Kim engagiert sich für Kunst und Kultur in ländlichen Räumen
Der Freiwilligendienst in Rostock brachte Kim Marie Nagel gleich zu Beginn eine wichtige Erkenntnis: Sie war mit ihren Interessen bei weitem nicht alleine und sie sah, dass Kunst und Kultur durchaus „etwas Vernünftiges“ sind. Etwas, das noch viel mehr Sichtbarkeit braucht.
Den für sie richtigen Freiwilligenplatz für sich hat Kim nicht auf Anhieb gefunden. So schlug sie erst einmal einen anderen Weg ein. „Es war eine Bauchentscheidung“, sagt sie. „Ich habe erst mal gekellnert. Aber bald merkte ich, dass ich ein bisschen mehr will.“ Sie hatte Glück. Von der Landesvereinigung Kulturelle Kinder- und Jugendbildung (LKJ) Mecklenburg-Vorpommern kam eine Nachricht, dass es einen freien Platz bei der Volkshochschule (VHS) in Rostock gibt. Und so begann im November dann, was Kim rückblickend eine „lebensverändernde Erfahrung“ nennt. Als sie bei ihrem ersten Seminar auf die rund sechzig Freiwilligen* ihres Jahrgangs traf, war sie zunächst unsicher. Für die anderen war es bereits das zweite Seminar, sie war die Neue und wusste nicht recht, wer oder was sie dort erwartete. Doch ihre Sorgen waren unbegründet: Sie traf auf Gleichgesinnte, die sich alle genauso für Kunst und Kultur begeisterten wie sie. Diese Erfahrung eröffnete ihr neue Perspektiven, zeigte ihr eine Welt jenseits des Schwarz-Weiß-Denkens. „Die beste Woche meines Lebens“, erzählte sie hinterher ihrer Mutter. Und so entfachte der Freiwilligendienst etwas in ihr, das sie dorthin brachte, wo sie heute steht.
Dass sie so empfand, ist nicht selbstverständlich: Sie komme aus einem kleinen Dorf, erzählt sie, habe sich schon immer für Musik und Kunst begeistert, wollte gerne professionell Musik machen. Doch die Erwachsenen um sie herum sagten den Satz, den viele Jugendliche zu hören bekommen: „Mach doch lieber was Vernünftiges.“ Doch so ganz wollte sie ihren Wunsch nicht beiseiteschieben und so schien die Volkshochschule, die dann zu ihrem Einsatzplatz wurde, ein guter Kompromiss zu sein: eine kulturelle Einsatzstelle, aber mit dem Flair von „etwas Vernünftigem“, schließlich ging es ja um Bildungsarbeit. Dort unterstützte sie administrativ und knüpfte enge Kontakte mit den oft gleichaltrigen Teilnehmer*innen im Haus.

QUELLDATEN
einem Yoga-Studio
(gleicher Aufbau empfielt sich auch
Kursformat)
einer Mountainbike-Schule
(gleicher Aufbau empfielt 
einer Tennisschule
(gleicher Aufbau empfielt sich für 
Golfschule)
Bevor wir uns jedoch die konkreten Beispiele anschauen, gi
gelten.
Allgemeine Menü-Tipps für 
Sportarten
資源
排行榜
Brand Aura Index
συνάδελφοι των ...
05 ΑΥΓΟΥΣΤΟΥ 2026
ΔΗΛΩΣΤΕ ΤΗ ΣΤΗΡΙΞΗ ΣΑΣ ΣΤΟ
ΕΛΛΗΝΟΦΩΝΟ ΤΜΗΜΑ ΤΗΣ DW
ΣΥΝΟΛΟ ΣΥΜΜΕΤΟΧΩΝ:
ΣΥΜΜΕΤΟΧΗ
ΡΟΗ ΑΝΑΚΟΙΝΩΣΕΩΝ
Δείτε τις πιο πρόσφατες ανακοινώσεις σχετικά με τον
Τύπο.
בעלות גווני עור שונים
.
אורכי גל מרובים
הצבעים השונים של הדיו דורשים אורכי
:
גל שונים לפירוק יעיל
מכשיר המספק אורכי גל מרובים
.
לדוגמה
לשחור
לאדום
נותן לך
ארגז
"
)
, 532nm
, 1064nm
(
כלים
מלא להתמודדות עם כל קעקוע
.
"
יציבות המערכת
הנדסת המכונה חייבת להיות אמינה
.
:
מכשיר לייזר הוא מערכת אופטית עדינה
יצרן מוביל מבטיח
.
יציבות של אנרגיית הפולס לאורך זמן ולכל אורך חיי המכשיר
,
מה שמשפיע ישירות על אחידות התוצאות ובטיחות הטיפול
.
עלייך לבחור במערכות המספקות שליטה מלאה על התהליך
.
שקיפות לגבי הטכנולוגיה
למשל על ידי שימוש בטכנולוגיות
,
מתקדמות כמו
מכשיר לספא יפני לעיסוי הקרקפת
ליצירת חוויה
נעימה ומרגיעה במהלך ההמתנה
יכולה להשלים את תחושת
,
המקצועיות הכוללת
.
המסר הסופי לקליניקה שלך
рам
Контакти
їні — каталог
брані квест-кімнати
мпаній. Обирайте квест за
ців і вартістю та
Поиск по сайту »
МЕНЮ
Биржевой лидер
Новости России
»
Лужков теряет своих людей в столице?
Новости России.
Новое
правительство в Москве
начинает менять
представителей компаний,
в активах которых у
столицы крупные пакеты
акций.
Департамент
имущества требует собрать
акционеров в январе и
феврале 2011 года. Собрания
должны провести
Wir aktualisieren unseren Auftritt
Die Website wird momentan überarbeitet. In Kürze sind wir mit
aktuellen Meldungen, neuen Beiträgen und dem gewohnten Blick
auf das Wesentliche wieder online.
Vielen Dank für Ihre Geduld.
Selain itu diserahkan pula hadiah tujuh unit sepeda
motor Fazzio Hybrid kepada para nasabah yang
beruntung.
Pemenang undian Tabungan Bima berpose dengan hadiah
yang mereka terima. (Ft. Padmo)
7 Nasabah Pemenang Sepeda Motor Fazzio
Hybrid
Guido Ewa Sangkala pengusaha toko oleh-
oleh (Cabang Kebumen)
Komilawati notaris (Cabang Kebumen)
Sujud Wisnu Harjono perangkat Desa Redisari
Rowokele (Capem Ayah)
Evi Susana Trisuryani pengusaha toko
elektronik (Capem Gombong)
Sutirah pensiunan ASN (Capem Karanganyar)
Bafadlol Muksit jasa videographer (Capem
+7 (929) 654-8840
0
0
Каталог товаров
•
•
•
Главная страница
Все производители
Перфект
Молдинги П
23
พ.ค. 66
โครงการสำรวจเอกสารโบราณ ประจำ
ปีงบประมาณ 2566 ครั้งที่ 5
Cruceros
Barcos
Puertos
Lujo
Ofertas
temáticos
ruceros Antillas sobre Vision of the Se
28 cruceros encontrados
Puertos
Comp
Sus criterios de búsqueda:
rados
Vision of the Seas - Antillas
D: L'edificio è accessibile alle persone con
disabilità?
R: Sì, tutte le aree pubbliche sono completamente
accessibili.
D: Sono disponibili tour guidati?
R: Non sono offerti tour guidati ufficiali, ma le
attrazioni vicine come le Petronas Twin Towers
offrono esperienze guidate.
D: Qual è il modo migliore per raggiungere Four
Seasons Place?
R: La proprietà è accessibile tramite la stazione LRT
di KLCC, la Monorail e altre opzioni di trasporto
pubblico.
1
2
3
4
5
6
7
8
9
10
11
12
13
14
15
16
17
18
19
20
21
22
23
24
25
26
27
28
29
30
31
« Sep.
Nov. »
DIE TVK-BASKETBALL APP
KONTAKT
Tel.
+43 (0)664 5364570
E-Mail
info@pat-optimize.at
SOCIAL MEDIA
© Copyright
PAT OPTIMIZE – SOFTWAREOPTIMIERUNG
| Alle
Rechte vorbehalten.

ZIEL DER ÜBUNG
Beantworte diese Fragen zum Text über Kims Freiwilligendienst. Nummeriere die Antworten genauso, jede in einer eigenen Zeile.
1. Wo war Kims Einsatzstelle?
2. In welchem Monat begann ihr Freiwilligendienst dort?
3. Welchen Satz sagten ihr die Erwachsenen um sie herum?

ERWARTETE ANTWORT
1. Bei der Volkshochschule (VHS) in Rostock.
2. Im November.
3. „Mach doch lieber was Vernünftiges.“